▸ **What to work on**
[1] Reproduce the passage from the timeout question, starting with "How do you increase" and going on through "reader = new StreamReader(ReceiveStream))".
[2] Answer these questions from the timeout question:
(a) What limit does the poster want to increase?
(b) What type is the result of WebRequest.Create(htmlURL) cast to?
(c) What value is the response's StatusCode compared against?

▸ **Text shown**
━━━

1

How do you increase the timeout value for htmlagiliypack? I'm getting this error alot but I want to increase the timeout limit, or how do you kill the request and try again?

resultingHTML = null;
        try
        {
            string htmlstring = string.Empty;
            HttpWebRequest newwebRequest = (HttpWebRequest)WebRequest.Create(htmlURL);
            HttpWebResponse mywebResponce = (HttpWebResponse)newwebRequest.GetResponse();
            if (mywebResponce.StatusCode == HttpStatusCode.OK)
            {
                Stream ReceiveStream = mywebResponce.GetResponseStream();
                using (StreamReader reader = new StreamReader(ReceiveStream))

━━━

Dataset entries
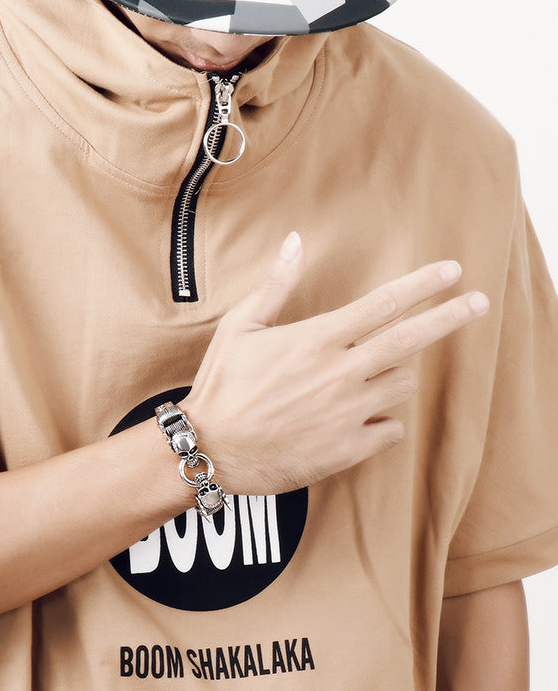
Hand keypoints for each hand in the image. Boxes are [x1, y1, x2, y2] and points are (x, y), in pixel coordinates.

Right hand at [183, 232, 489, 495]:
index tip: (452, 271)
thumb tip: (295, 241)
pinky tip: (360, 418)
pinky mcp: (347, 449)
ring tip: (369, 377)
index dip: (423, 285)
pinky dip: (383, 421)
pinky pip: (391, 430)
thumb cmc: (222, 386)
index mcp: (316, 339)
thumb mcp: (240, 328)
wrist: (211, 449)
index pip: (383, 304)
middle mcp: (340, 373)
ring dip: (395, 375)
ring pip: (402, 385)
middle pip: (411, 339)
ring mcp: (347, 413)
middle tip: (479, 303)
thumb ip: (275, 285)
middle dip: (451, 316)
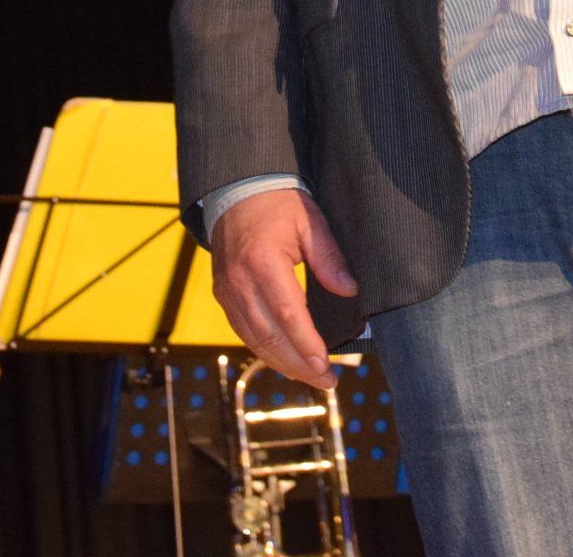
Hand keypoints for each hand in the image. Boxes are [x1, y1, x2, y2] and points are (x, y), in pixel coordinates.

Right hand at [207, 187, 355, 389]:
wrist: (235, 191)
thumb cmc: (277, 203)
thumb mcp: (310, 221)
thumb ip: (329, 258)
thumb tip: (350, 290)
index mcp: (263, 263)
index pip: (287, 315)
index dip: (307, 345)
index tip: (326, 366)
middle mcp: (239, 283)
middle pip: (269, 337)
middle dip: (299, 365)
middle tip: (327, 380)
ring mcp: (227, 291)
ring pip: (254, 340)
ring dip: (282, 363)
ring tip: (312, 377)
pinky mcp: (222, 295)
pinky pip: (243, 331)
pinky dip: (265, 350)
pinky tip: (285, 360)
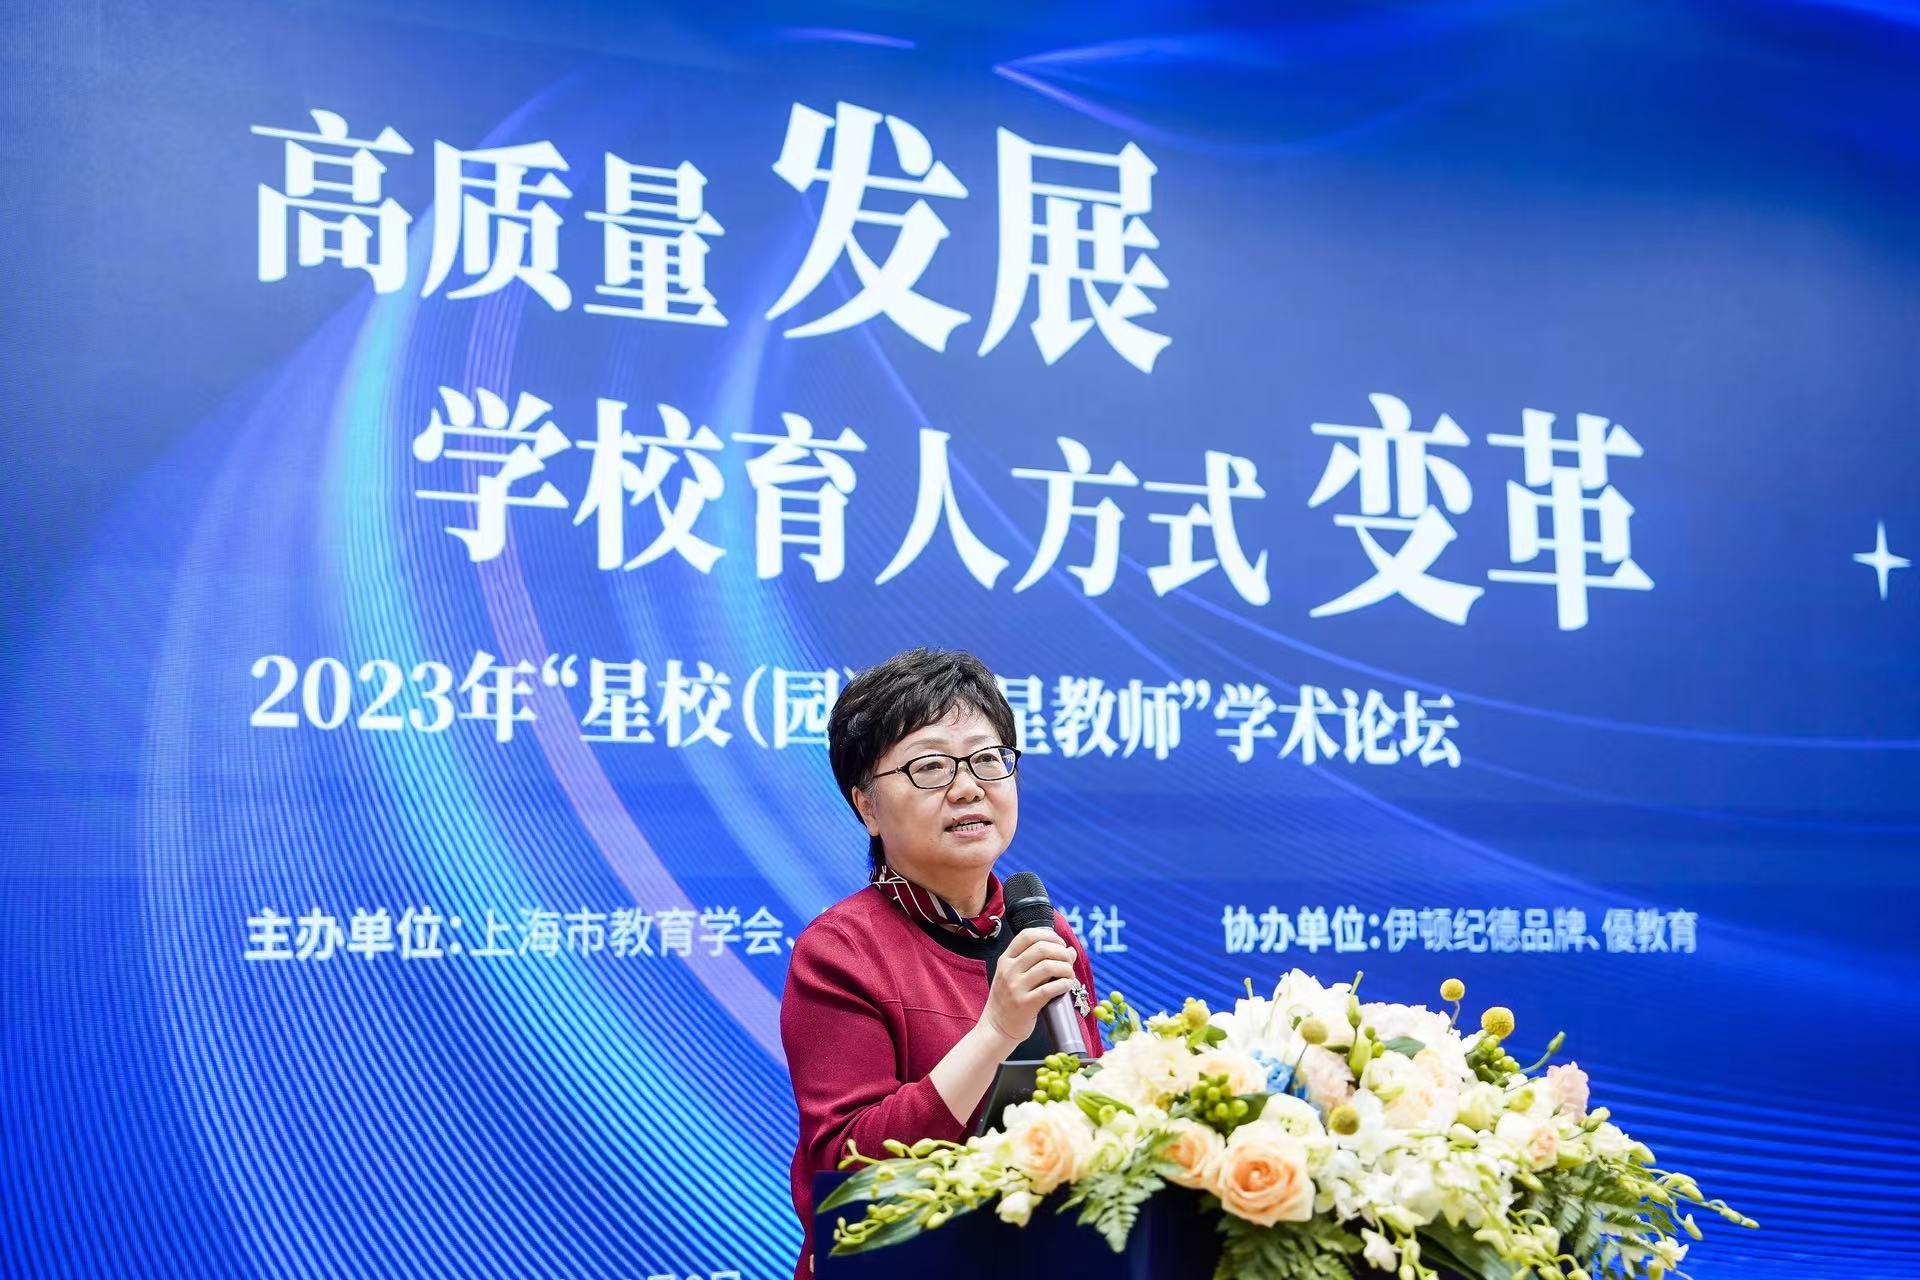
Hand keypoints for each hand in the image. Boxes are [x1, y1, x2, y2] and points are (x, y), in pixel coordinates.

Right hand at [982, 927, 1079, 1045]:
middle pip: (1041, 948)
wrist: (996, 1027)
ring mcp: (1016, 987)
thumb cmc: (1010, 999)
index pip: (1028, 935)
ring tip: (1069, 975)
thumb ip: (1039, 962)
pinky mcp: (1025, 1004)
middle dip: (1061, 952)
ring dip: (1066, 968)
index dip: (1049, 935)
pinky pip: (1049, 989)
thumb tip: (1071, 950)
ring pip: (1048, 967)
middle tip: (1068, 961)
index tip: (1060, 944)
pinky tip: (1067, 985)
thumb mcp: (1015, 976)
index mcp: (1006, 959)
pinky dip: (1064, 984)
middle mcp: (1009, 970)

━━━

▸ **Solutions by task**
[1]
How do you increase the timeout value for htmlagiliypack? I'm getting this error alot but I want to increase the timeout limit, or how do you kill the request and try again?

resultingHTML = null;
        try
        {
            string htmlstring = string.Empty;
            HttpWebRequest newwebRequest = (HttpWebRequest)WebRequest.Create(htmlURL);
            HttpWebResponse mywebResponce = (HttpWebResponse)newwebRequest.GetResponse();
            if (mywebResponce.StatusCode == HttpStatusCode.OK)
            {
                Stream ReceiveStream = mywebResponce.GetResponseStream();
                using (StreamReader reader = new StreamReader(ReceiveStream))

[2]
(a) The timeout limit.
(b) HttpWebRequest.
(c) HttpStatusCode.OK.